Music making for social justice

The Kingston Soul Shakedown aims to spread awareness about cultural issues

Think music rooted in social justice.

The Kingston Soul Shakedown, an event run by a group of local DJs and dancers, aims to create a positive space for marginalized individuals.

Ekta Singh, also known as DJ E, combined her social activism and love of international and independent music to help form the Kingston Soul Shakedown group in 2008, after returning from her time abroad.

“Originally it had emerged by a few friends of mine that were involved in DJing that had lived overseas and had a really unique and interesting collection of music,” she said.
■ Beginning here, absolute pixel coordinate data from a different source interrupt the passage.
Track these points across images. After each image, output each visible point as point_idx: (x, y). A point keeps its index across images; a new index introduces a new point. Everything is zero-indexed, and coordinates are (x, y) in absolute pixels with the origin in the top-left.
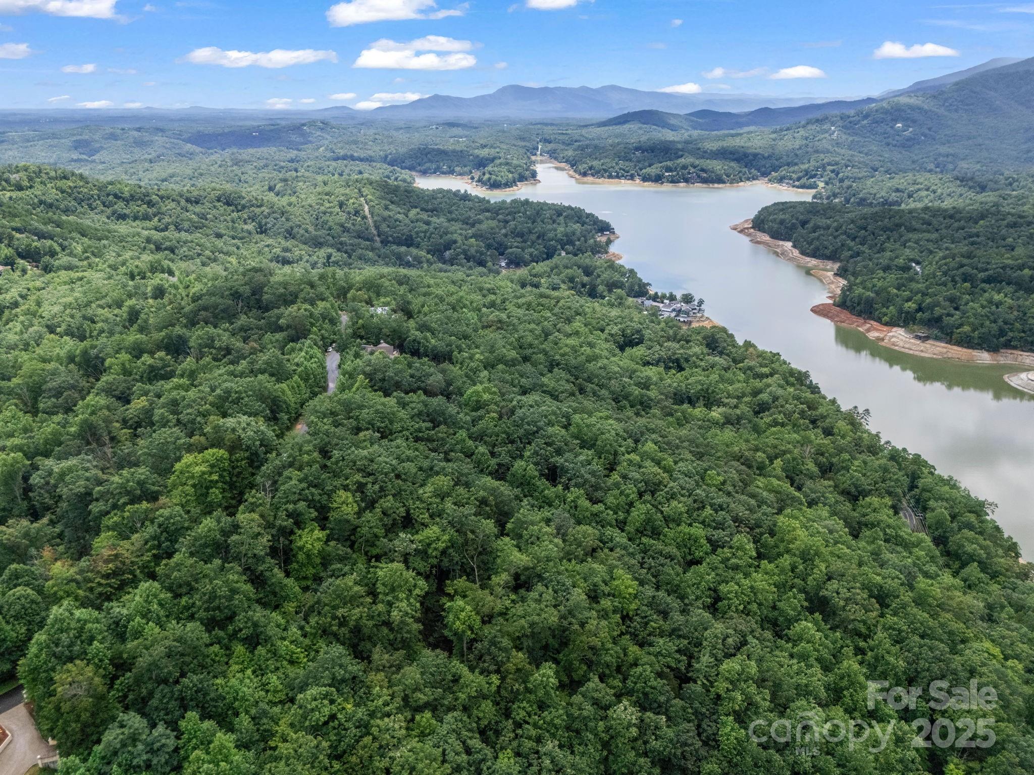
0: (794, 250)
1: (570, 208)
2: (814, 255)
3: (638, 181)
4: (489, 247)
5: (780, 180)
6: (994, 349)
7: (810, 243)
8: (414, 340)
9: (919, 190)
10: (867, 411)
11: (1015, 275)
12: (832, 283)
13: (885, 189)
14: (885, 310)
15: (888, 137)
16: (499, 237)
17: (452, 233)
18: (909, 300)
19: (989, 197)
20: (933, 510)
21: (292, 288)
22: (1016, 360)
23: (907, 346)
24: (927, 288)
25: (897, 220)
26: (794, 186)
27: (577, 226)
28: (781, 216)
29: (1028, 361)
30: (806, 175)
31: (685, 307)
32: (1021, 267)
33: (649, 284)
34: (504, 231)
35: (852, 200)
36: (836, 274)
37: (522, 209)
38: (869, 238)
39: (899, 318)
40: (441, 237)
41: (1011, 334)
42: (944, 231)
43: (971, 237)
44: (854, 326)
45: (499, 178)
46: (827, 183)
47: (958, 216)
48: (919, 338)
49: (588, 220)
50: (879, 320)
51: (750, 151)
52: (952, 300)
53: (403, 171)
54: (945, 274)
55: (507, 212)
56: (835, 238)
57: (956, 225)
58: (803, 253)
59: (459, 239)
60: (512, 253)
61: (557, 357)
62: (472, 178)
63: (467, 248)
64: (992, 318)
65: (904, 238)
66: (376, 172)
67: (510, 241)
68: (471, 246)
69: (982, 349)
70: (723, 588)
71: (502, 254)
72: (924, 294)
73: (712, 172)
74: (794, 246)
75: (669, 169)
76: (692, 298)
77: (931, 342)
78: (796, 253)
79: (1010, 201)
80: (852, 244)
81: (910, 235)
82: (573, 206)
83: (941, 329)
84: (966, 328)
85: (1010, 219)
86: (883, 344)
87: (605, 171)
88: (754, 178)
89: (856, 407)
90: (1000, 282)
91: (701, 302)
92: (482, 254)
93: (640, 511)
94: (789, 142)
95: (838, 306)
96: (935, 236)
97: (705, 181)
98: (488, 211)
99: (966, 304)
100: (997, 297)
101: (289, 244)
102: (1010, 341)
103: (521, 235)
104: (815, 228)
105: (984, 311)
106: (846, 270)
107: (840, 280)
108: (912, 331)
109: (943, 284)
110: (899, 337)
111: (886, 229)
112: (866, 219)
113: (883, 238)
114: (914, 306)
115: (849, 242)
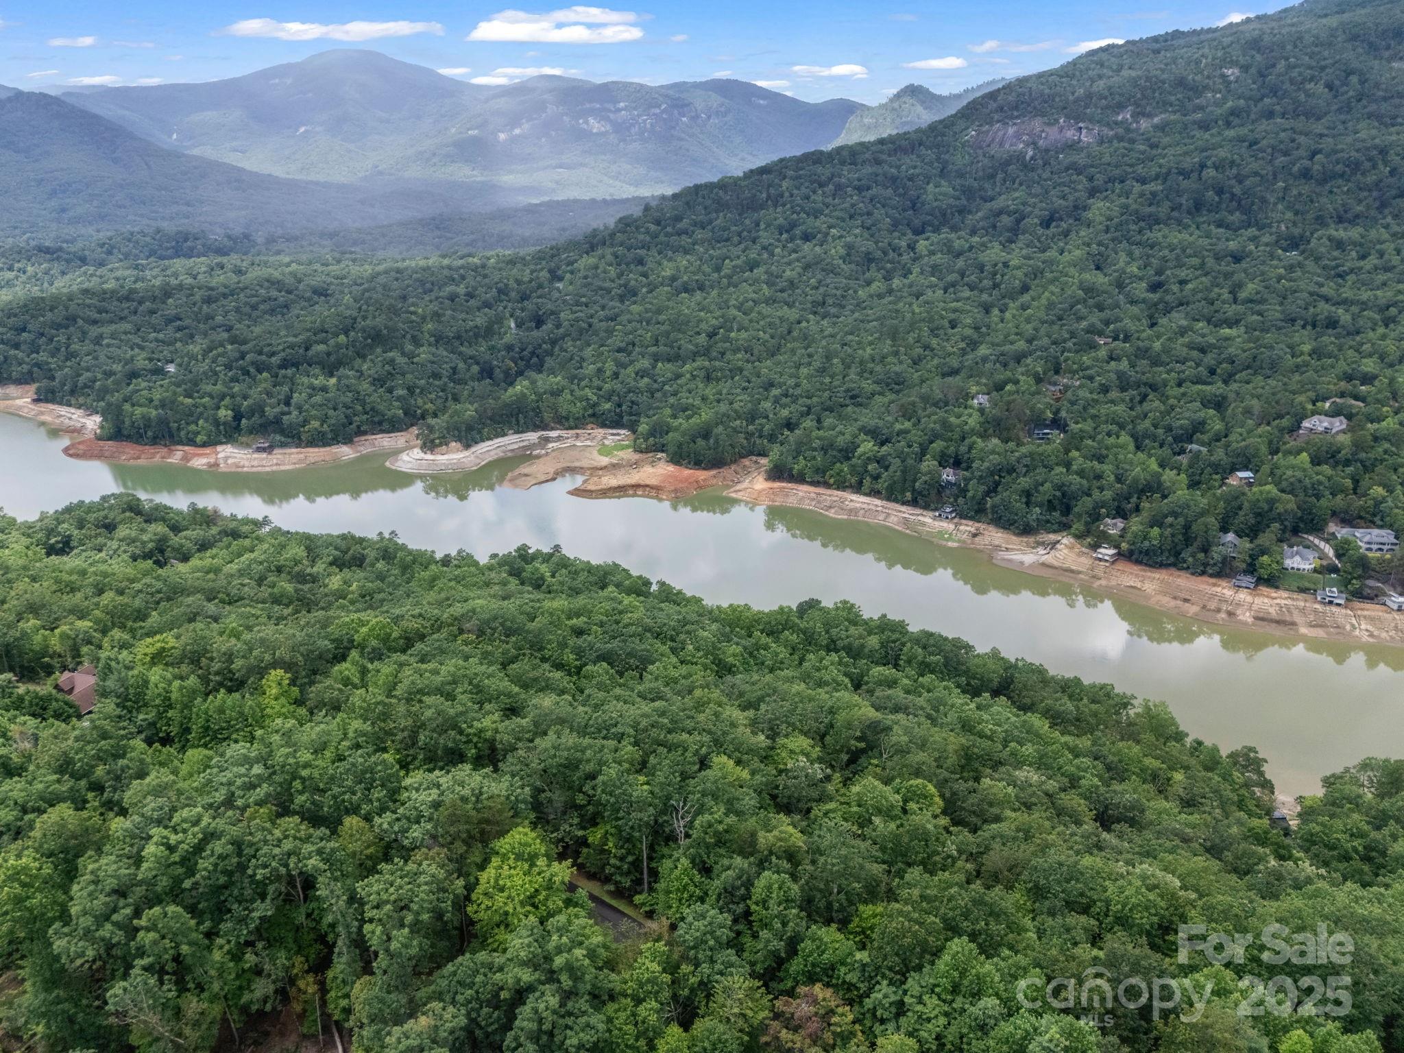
6: (348, 441)
10: (393, 532)
11: (309, 353)
12: (42, 413)
14: (192, 427)
18: (217, 407)
23: (255, 463)
25: (61, 312)
29: (385, 444)
32: (308, 344)
36: (37, 402)
38: (40, 341)
39: (218, 433)
41: (356, 418)
42: (134, 318)
44: (157, 459)
47: (135, 297)
48: (263, 450)
50: (191, 442)
54: (229, 367)
57: (142, 308)
64: (330, 405)
65: (91, 335)
69: (338, 443)
72: (233, 397)
77: (276, 451)
81: (97, 329)
83: (282, 432)
84: (315, 424)
86: (222, 469)
90: (300, 364)
95: (109, 439)
96: (127, 326)
102: (359, 427)
105: (318, 399)
106: (53, 392)
107: (51, 406)
108: (248, 446)
109: (235, 380)
110: (232, 456)
111: (58, 326)
112: (15, 315)
113: (62, 339)
114: (230, 412)
115: (12, 352)
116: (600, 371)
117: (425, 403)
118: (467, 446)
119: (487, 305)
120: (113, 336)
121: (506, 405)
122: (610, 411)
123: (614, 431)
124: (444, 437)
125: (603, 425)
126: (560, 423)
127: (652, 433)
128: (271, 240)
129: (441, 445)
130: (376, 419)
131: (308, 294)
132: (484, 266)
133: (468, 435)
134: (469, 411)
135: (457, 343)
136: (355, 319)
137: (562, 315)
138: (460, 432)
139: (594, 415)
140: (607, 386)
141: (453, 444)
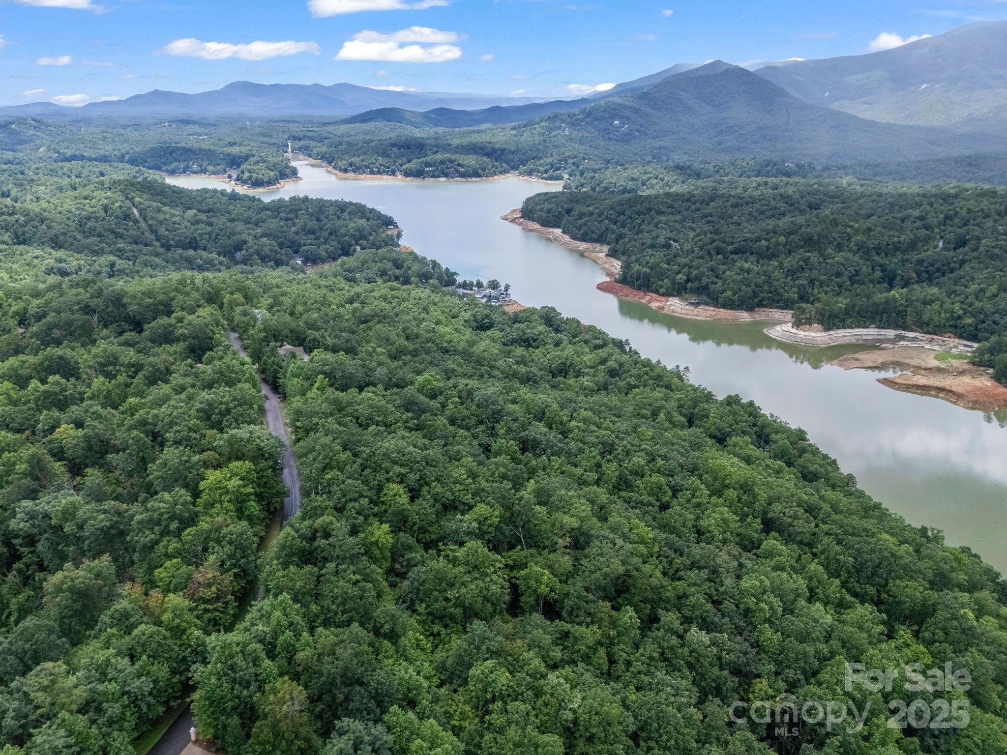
0: (565, 236)
1: (351, 203)
2: (584, 239)
3: (400, 176)
4: (281, 245)
5: (530, 173)
6: (750, 309)
7: (579, 229)
8: (314, 339)
9: (649, 178)
10: (687, 368)
11: (756, 246)
12: (606, 263)
13: (623, 179)
14: (661, 282)
15: (609, 133)
16: (291, 235)
17: (240, 234)
18: (678, 273)
19: (708, 183)
20: (776, 442)
21: (161, 297)
22: (767, 316)
23: (684, 312)
24: (692, 261)
25: (646, 205)
26: (543, 178)
27: (363, 222)
28: (547, 206)
29: (776, 316)
30: (552, 168)
31: (494, 293)
32: (758, 239)
33: (455, 274)
34: (294, 229)
35: (597, 189)
36: (607, 255)
37: (303, 206)
38: (628, 221)
39: (673, 289)
40: (229, 238)
41: (762, 295)
42: (685, 213)
43: (706, 217)
44: (636, 298)
45: (260, 176)
46: (570, 175)
47: (693, 199)
48: (692, 304)
49: (371, 215)
50: (657, 292)
51: (497, 146)
52: (712, 270)
53: (150, 171)
54: (701, 249)
55: (288, 209)
56: (600, 222)
57: (693, 207)
58: (574, 238)
59: (250, 240)
60: (307, 251)
61: (446, 345)
62: (230, 177)
63: (259, 247)
64: (746, 283)
65: (655, 221)
66: (122, 173)
67: (302, 239)
68: (263, 246)
69: (742, 309)
70: (701, 523)
71: (296, 252)
72: (690, 267)
73: (469, 167)
74: (564, 232)
75: (428, 165)
76: (498, 283)
77: (701, 307)
78: (567, 238)
79: (724, 186)
80: (615, 227)
81: (660, 218)
82: (354, 202)
83: (709, 295)
84: (729, 293)
85: (732, 200)
86: (664, 312)
87: (367, 167)
88: (506, 172)
89: (678, 366)
90: (745, 252)
91: (507, 288)
92: (276, 253)
93: (611, 469)
94: (529, 138)
95: (619, 282)
96: (678, 217)
97: (463, 175)
98: (267, 209)
99: (724, 273)
100: (746, 266)
101: (61, 254)
102: (761, 301)
103: (312, 232)
104: (581, 216)
105: (739, 278)
106: (616, 251)
107: (612, 259)
108: (686, 300)
109: (702, 257)
110: (676, 305)
111: (640, 213)
112: (622, 205)
113: (639, 221)
114: (684, 277)
115: (611, 226)
116: (982, 290)
117: (819, 293)
118: (828, 329)
119: (927, 227)
120: (666, 223)
121: (874, 304)
122: (970, 325)
123: (969, 343)
124: (810, 319)
125: (961, 337)
126: (921, 327)
127: (991, 351)
128: (826, 168)
129: (805, 324)
130: (776, 298)
131: (803, 207)
132: (956, 196)
133: (830, 321)
134: (842, 302)
135: (873, 253)
136: (801, 226)
137: (983, 242)
138: (823, 316)
139: (955, 326)
140: (978, 304)
141: (816, 325)
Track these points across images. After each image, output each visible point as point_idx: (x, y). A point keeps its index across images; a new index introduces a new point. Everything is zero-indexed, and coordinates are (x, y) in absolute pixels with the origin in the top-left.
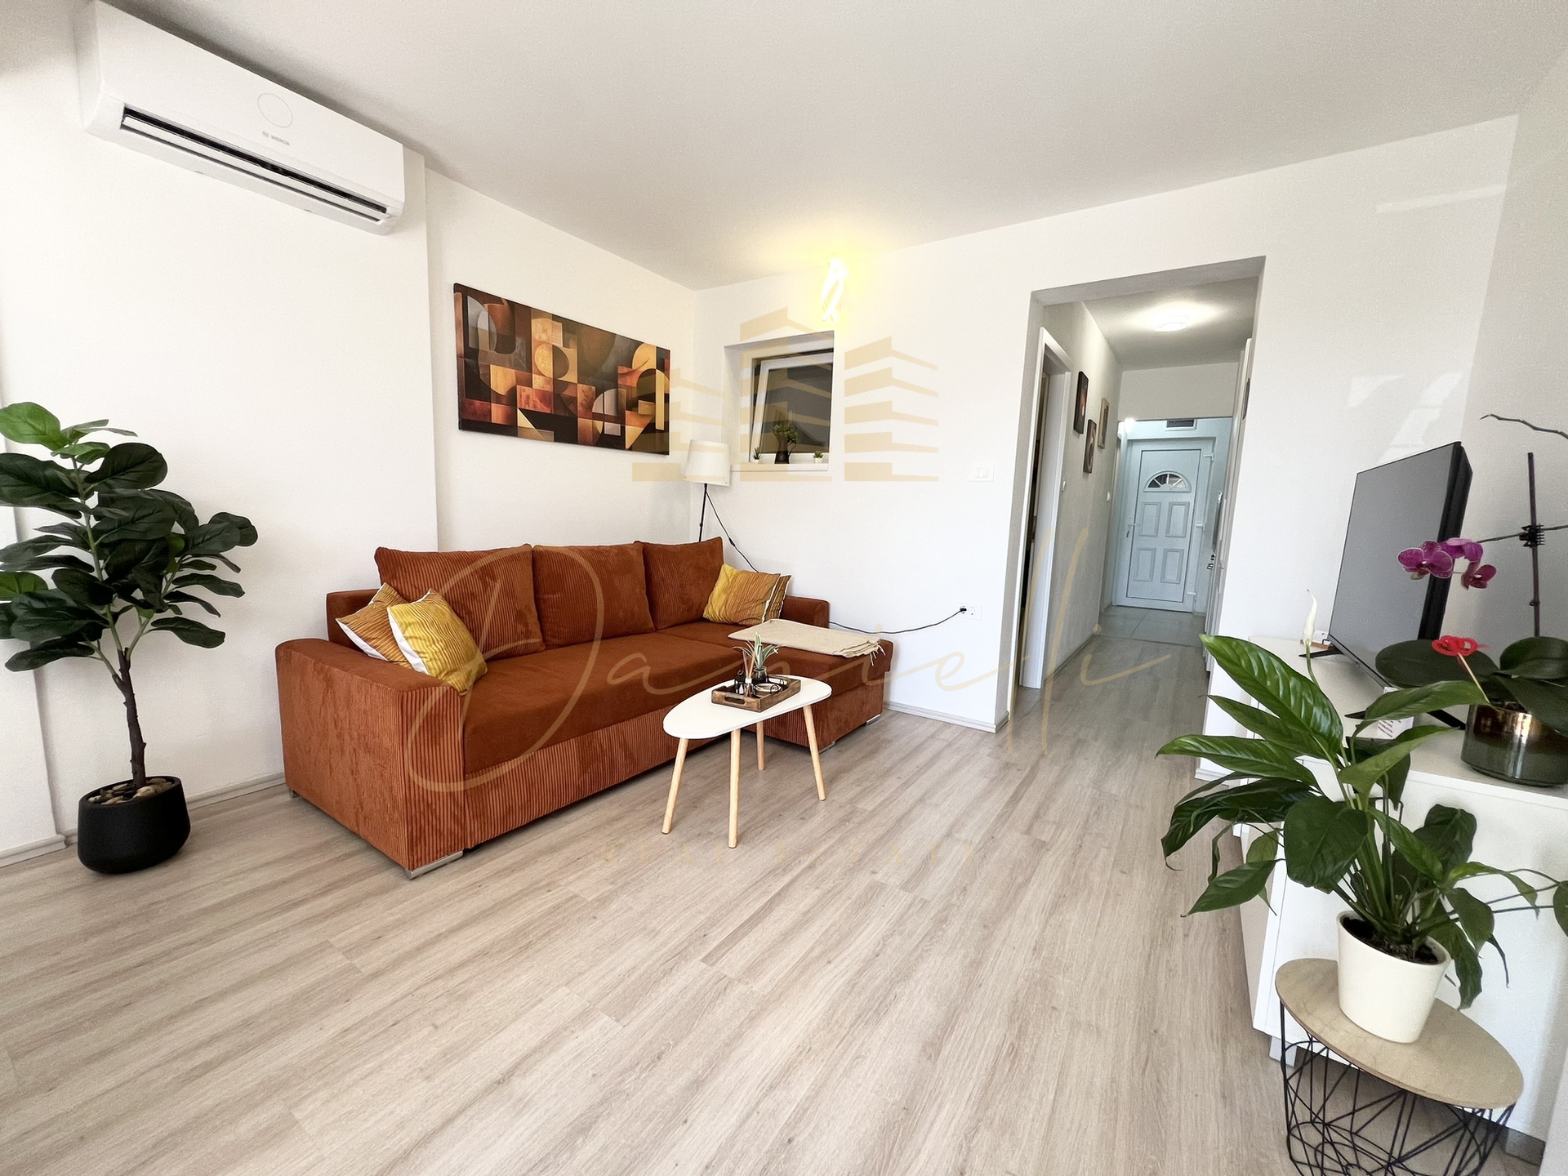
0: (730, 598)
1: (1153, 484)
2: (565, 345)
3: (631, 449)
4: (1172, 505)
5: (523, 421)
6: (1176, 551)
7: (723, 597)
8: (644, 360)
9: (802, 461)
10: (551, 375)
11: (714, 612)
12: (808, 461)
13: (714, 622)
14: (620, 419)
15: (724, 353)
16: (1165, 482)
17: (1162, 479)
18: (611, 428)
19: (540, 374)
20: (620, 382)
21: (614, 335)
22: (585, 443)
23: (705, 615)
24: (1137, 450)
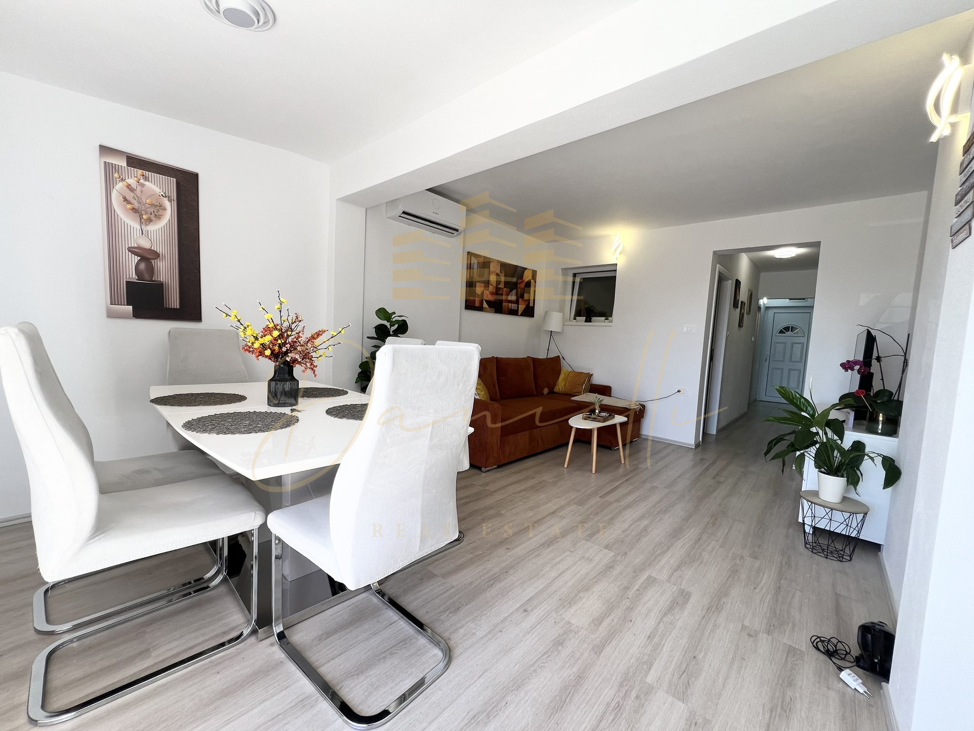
0: (567, 383)
1: (781, 332)
2: (501, 272)
3: (520, 315)
4: (793, 344)
5: (485, 305)
6: (796, 370)
7: (564, 383)
8: (527, 276)
9: (598, 321)
10: (495, 286)
11: (559, 389)
12: (602, 321)
13: (559, 394)
14: (517, 302)
15: (560, 271)
16: (789, 331)
17: (787, 329)
18: (514, 306)
19: (492, 285)
20: (518, 286)
21: (517, 266)
22: (505, 313)
23: (555, 390)
24: (771, 312)
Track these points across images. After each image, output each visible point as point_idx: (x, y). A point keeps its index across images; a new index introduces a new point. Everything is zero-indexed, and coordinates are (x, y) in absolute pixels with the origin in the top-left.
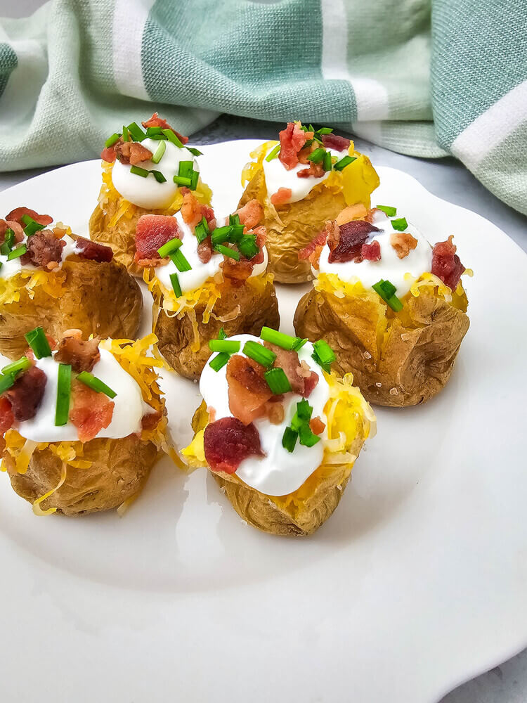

Singh, who specializes in South Asian dub and Middle Eastern music, explained that they like to feature artists who are also activists.

“We like to highlight artists that are promoting socially-conscious messages and playing a lot of female empowerment … messages as well,” she said.

Each member of the group brings different specializations based on their personal interests and experiences abroad.

“Another one of the DJs and organizers, DJ Redfoot, has lived in Zambia and Senegal,” Singh said, “and his area of interest has been African funk.”

Singh’s DJing skills, she said, were built over years of experience practicing at parties and clubs, as well as a stint hosting her own radio show with CFRC.

She originally learned to DJ in Monterrey, Mexico.

“I also learned a lot, in terms of trying to perfect the skills I [already had] at CFRC,” Singh said.

What sets their group apart from mainstream music, she said, is that their music is quite specific and not top 40 music.

“A lot of what you will hear is a diverse collection of rare dance grooves from all corners of the world,” she said.

In celebration of the Kingston Arts Council’s 50 years of arts advocacy, the evening will begin with a dance showcase. It’ll include a presentation that highlights the work of local dance organizations, shortly followed by the Kingston Soul Shakedown.

“This is the first Shakedown we’ve had in, I’d say, about six months or five months,” she said, “so it’s kind of exciting and a lot of people are looking forward to it.”

Since the group’s conception, they’ve encountered a successful following of soul shakers, comprised of students, faculty and community members that all share a strong interest in international music.

“They always look forward to when we have our events,” Singh said. “They love listening to music that you will probably not be able to hear anywhere else in Kingston.”

In addition to showcasing different cultural music, the group also supports immigration rights and other marginalized groups.

“Above everything it’s a celebratory space — and, it’s an open space,” said Toby Moorsom, another lead organizer of the group, known as DJ Redfoot.

The group aims to inform people about the challenges others face in their lives and in other parts of the world, he said.

Funk is about a freedom of expression, he said, as well as a disavowal of rules. “[It’s] about shaking away the forms of oppression one experiences in their work day and drudgery,” Moorsom said.

Moorsom has an intrigue with soul and discovering what it means across different cultures and time periods.

“For me, it was digging through old records at garage sales and various second-hand shops when I didn’t have a lot of money,” he said.

The Kingston Soul Shakedown will be at the Grad Club on Nov. 30.